Nicht Seufzer, Tränen und durchbohrte Herzen,
Nicht Höllenflammen und nicht Totenschatten –
Nein, Ätherkörper voll purgierter Liebe!
So sind die Menschen meines Wohlgefallens.
PSYCHOPOMPUS
Schaut immer auf die Schlange an dem Stab!
Verschließt die Ohren dem Sirenensang
Der magischen Verzauberung durch Eros!
Ah, jede Silbe, die er fallen lässt,
Ist eine Schlinge, die euch fesseln soll!
Wer Eros kennt wie ihr, der wird sich schützen!
(Die Liebenden tanzen hier den großen Tanz der Liebe.)
EROS
Kommt! Gebt doch Eros nicht die Schuld daran,
Daß vor der Zeit ihr wurdet Totengeister!
Wenn ihr dem Gott der Weisheit folgt allein,
Dann lebt ihr still in seligen Gedanken.
Nein! Nehmt euch Frauen! Plaudert mit den Frauen!
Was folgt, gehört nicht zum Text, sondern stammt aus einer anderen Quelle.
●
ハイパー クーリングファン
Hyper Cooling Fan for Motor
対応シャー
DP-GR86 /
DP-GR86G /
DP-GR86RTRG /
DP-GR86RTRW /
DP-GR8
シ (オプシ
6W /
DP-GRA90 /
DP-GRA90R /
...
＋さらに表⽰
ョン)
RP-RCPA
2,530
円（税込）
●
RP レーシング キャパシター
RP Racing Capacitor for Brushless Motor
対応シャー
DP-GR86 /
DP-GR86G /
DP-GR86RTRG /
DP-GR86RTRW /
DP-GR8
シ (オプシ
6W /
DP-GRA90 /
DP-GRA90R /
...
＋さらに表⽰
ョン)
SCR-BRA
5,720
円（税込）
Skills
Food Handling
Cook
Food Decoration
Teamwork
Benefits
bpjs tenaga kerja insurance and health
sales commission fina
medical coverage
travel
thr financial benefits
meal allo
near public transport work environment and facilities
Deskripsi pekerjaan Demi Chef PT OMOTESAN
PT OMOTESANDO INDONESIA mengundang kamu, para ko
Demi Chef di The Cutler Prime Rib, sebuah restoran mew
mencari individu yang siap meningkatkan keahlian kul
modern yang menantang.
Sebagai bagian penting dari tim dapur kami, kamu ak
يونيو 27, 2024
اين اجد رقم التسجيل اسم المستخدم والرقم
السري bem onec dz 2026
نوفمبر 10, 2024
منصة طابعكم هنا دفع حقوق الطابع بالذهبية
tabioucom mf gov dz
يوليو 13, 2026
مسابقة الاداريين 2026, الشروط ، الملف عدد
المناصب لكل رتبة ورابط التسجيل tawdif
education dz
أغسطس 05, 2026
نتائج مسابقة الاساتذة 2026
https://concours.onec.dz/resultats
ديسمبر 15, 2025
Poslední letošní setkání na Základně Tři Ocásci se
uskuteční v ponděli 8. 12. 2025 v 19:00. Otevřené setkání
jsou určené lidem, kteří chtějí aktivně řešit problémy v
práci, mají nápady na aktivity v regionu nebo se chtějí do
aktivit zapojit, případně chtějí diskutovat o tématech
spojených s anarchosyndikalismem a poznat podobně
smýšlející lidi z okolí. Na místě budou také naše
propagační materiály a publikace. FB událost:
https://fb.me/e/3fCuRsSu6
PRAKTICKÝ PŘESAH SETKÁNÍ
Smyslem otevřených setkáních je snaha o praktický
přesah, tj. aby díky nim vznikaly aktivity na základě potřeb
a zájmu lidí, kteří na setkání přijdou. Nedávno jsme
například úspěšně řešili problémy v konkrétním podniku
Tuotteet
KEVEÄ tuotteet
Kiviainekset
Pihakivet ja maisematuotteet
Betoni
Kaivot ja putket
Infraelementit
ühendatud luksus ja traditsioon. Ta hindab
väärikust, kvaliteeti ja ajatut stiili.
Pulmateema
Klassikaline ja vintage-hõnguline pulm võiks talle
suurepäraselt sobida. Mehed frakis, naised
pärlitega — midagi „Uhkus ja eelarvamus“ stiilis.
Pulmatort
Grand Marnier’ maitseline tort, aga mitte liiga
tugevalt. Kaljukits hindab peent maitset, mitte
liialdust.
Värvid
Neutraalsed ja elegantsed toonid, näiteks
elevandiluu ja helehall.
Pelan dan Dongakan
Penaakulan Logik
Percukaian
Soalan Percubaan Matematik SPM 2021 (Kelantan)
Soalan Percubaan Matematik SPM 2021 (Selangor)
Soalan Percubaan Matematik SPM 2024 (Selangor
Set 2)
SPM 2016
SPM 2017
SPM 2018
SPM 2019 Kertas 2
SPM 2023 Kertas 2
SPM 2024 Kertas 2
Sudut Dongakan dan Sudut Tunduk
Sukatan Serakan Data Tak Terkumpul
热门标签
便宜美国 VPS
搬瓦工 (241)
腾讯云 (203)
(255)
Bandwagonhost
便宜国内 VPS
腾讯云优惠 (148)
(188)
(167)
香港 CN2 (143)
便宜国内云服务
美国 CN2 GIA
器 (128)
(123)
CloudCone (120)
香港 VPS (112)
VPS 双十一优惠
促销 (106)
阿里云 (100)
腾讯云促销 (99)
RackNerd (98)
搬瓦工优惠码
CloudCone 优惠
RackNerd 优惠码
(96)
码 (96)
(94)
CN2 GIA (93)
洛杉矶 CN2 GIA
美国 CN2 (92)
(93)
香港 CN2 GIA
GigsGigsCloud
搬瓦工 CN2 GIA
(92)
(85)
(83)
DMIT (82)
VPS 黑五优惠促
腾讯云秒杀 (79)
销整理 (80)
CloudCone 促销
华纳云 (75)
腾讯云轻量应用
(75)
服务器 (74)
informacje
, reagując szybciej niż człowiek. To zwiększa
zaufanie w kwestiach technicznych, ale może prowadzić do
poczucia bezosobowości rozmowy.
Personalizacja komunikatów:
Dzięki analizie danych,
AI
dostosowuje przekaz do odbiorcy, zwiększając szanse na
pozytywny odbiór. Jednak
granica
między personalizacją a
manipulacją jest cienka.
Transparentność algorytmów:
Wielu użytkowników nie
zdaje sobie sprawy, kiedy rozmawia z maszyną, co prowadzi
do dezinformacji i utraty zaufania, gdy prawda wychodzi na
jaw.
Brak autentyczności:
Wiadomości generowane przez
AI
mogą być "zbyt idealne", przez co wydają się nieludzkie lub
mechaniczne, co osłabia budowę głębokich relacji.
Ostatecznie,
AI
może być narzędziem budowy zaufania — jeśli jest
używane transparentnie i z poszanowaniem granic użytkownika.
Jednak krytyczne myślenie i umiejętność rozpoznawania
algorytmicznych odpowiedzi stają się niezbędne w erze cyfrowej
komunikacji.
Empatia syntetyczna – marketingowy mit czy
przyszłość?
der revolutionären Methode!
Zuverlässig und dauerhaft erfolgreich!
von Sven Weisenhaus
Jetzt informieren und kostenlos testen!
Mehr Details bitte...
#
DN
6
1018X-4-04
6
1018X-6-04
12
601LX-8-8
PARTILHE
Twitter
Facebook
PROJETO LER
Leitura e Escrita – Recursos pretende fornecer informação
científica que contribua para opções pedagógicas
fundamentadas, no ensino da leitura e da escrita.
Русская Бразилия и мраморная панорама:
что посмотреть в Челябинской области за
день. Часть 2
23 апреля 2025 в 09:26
Berührt sie liebevoll! Genießt sie oft!
Die Geister gehen auf der Erde um!
Die Augen und die Zunge und die Hände
Erregen jenen Krieg, der Leben schafft!
In Wahrheit sind die Toten jene Seelen,
Die zählen sich zwar zu den Lebenden,
Doch tragen keine Liebe in dem Herzen!
(Hier schnappt sich jeder Freier eine Frau, es folgt ein frohes Fest.)
PSYCHOPOMPUS
Hört Eros euch verhöhnen und verspotten!
EROS
Seid nur nicht allzu weise, das bringt Gram!
PSYCHOPOMPUS
Nun gute Nacht, mein schöner Schmetterling!